One of the most valuable skills in small ensemble is the ability to adjust to your fellow musicians in all manner of circumstances. One must do so according to ensemble’s needs: quickly and professionally. There is no shame to using an effective rehearsal tool like a metronome. 


The most accessible chamber ensemble group for strings would be that of the trio. Even with just three members of the group, it is understood that each musician must be dedicated to the agreed-upon schedule. There is a benefit to working an ensemble’s organization as a new business would. I refer to such as mission statements, contracts, policy documents and guidelines, even emergency contacts.

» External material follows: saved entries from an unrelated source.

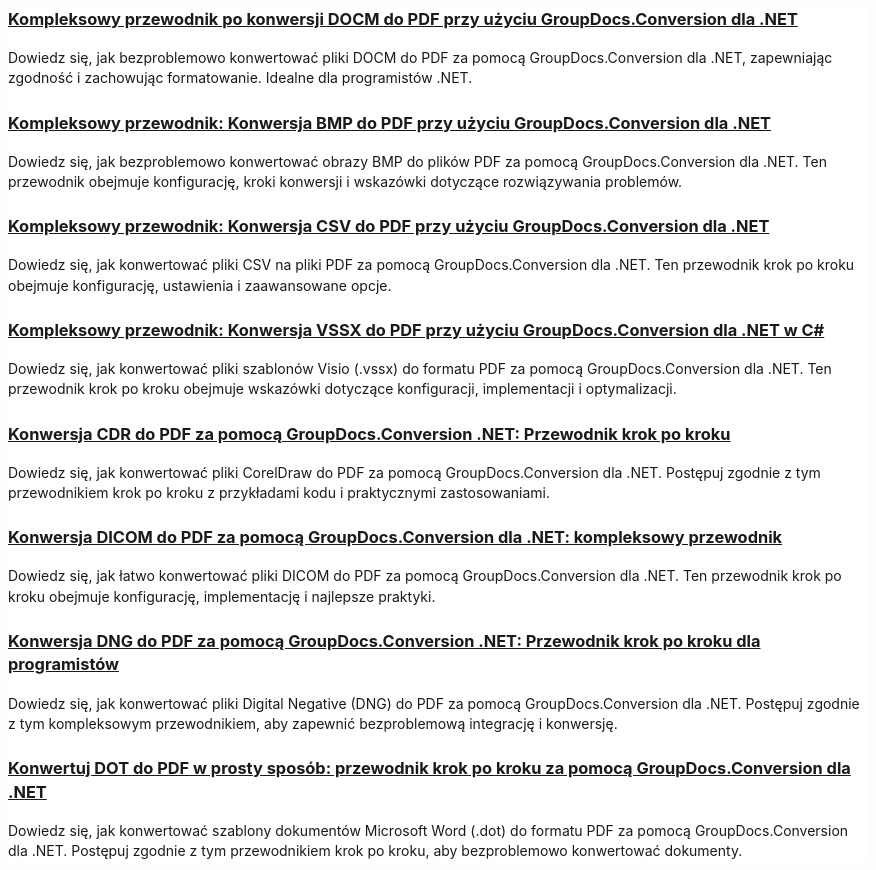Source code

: ### [Kompleksowy przewodnik po konwersji DOCM do PDF przy użyciu GroupDocs.Conversion dla .NET](./convert-docm-pdf-groupdocs-net/)
Dowiedz się, jak bezproblemowo konwertować pliki DOCM do PDF za pomocą GroupDocs.Conversion dla .NET, zapewniając zgodność i zachowując formatowanie. Idealne dla programistów .NET.

### [Kompleksowy przewodnik: Konwersja BMP do PDF przy użyciu GroupDocs.Conversion dla .NET](./convert-bmp-pdf-groupdocs-dotnet/)
Dowiedz się, jak bezproblemowo konwertować obrazy BMP do plików PDF za pomocą GroupDocs.Conversion dla .NET. Ten przewodnik obejmuje konfigurację, kroki konwersji i wskazówki dotyczące rozwiązywania problemów.

### [Kompleksowy przewodnik: Konwersja CSV do PDF przy użyciu GroupDocs.Conversion dla .NET](./csv-to-pdf-groupdocs-net-conversion-guide/)
Dowiedz się, jak konwertować pliki CSV na pliki PDF za pomocą GroupDocs.Conversion dla .NET. Ten przewodnik krok po kroku obejmuje konfigurację, ustawienia i zaawansowane opcje.

### [Kompleksowy przewodnik: Konwersja VSSX do PDF przy użyciu GroupDocs.Conversion dla .NET w C#](./convert-vssx-pdf-groupdocs-conversion-net/)
Dowiedz się, jak konwertować pliki szablonów Visio (.vssx) do formatu PDF za pomocą GroupDocs.Conversion dla .NET. Ten przewodnik krok po kroku obejmuje wskazówki dotyczące konfiguracji, implementacji i optymalizacji.

### [Konwersja CDR do PDF za pomocą GroupDocs.Conversion .NET: Przewodnik krok po kroku](./convert-cdr-pdf-groupdocs-conversion-net/)
Dowiedz się, jak konwertować pliki CorelDraw do PDF za pomocą GroupDocs.Conversion dla .NET. Postępuj zgodnie z tym przewodnikiem krok po kroku z przykładami kodu i praktycznymi zastosowaniami.

### [Konwersja DICOM do PDF za pomocą GroupDocs.Conversion dla .NET: kompleksowy przewodnik](./convert-dicom-pdf-groupdocs-conversion-dotnet/)
Dowiedz się, jak łatwo konwertować pliki DICOM do PDF za pomocą GroupDocs.Conversion dla .NET. Ten przewodnik krok po kroku obejmuje konfigurację, implementację i najlepsze praktyki.

### [Konwersja DNG do PDF za pomocą GroupDocs.Conversion .NET: Przewodnik krok po kroku dla programistów](./convert-dng-to-pdf-groupdocs-conversion-net/)
Dowiedz się, jak konwertować pliki Digital Negative (DNG) do PDF za pomocą GroupDocs.Conversion dla .NET. Postępuj zgodnie z tym kompleksowym przewodnikiem, aby zapewnić bezproblemową integrację i konwersję.

### [Konwertuj DOT do PDF w prosty sposób: przewodnik krok po kroku za pomocą GroupDocs.Conversion dla .NET](./convert-dot-to-pdf-groupdocs-conversion-net/)
Dowiedz się, jak konwertować szablony dokumentów Microsoft Word (.dot) do formatu PDF za pomocą GroupDocs.Conversion dla .NET. Postępuj zgodnie z tym przewodnikiem krok po kroku, aby bezproblemowo konwertować dokumenty.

The schedule must have clearly defined rehearsal hours, location, and the group’s purpose, goals, and timeline. I suggest the most attainable and sustainable ensemble schedule to be a weekly time and place for at least an hour. 

The maximum tolerance for life events and exceptions to the schedule should be in balance with the nature of the group’s timeline and the nature of its intent as an ensemble. How important is momentum, and how much neglect can it manage? 

If each musician has one week or rehearsal they have to miss, technically one could be faced with entire months of missed rehearsals. 

Types of Ensembles 

Reading ensembles are a loosely organized roster of colleagues who get together for chamber music events (evenings, all day come and go affairs, carefully planned around specific literature such as the Mendelssohn octet, et cetera). Usually specific musicians are invited with specific literature intended out of a pool of musicians who know each other. Typically, there are at least one or two members who have extensive music libraries and lots of experience who provide parts. Sometimes each person is asked to suggest a piece. There can be thematic aspects such as decided time periods to choose out of, or with a unique instrumentation in mind such as quintets with two violas or celli. 

This is a great opportunity for violinists who also play viola to get together and swap parts, bringing both instruments. These events are a lot of fun, provide experience playing literature standard in the repertoire, and I have found, amazingly useful for networking and getting yourself some professional connections. 

It is one of the most comfortable and effective ways to show your playing level to other musicians in a position to recommend you for orchestra work, sub work, gigs, teaching positions, and many other mentions proving professionally positive. 

Gig ensembles are contracted musicians hired for specific function. With significant work, the group sometimes becomes a regular quartet, recognized within the community and local event planners. Though the music is diverse and stylistically vast,  

it is also the least challenging (therefore, generally the least musically rewarding). This is by necessity as usually the musicians do not rehearse. Sight-reading, as you imagine, is a non-negotiable ability for survival as a gigging ensemble musician. 

There a few standard pieces in the gigging repertoire of more challenging nature and possibly less readable. Though no doubt overplayed, I have experienced some truly exceptional and enjoyable wedding jobs in which “Pachelbel’s Cannon” was able to provide us with the opportunity to express musicianship. When members of the ensemble are willing to put themselves into the music, regardless of overfamiliarity or ease with which it can be well played, such numbers can pull the group into the kind of exceptional performing containing genuine inspiration. These are the musicians who will be overwhelmed with gigs every weekend and thrive locally.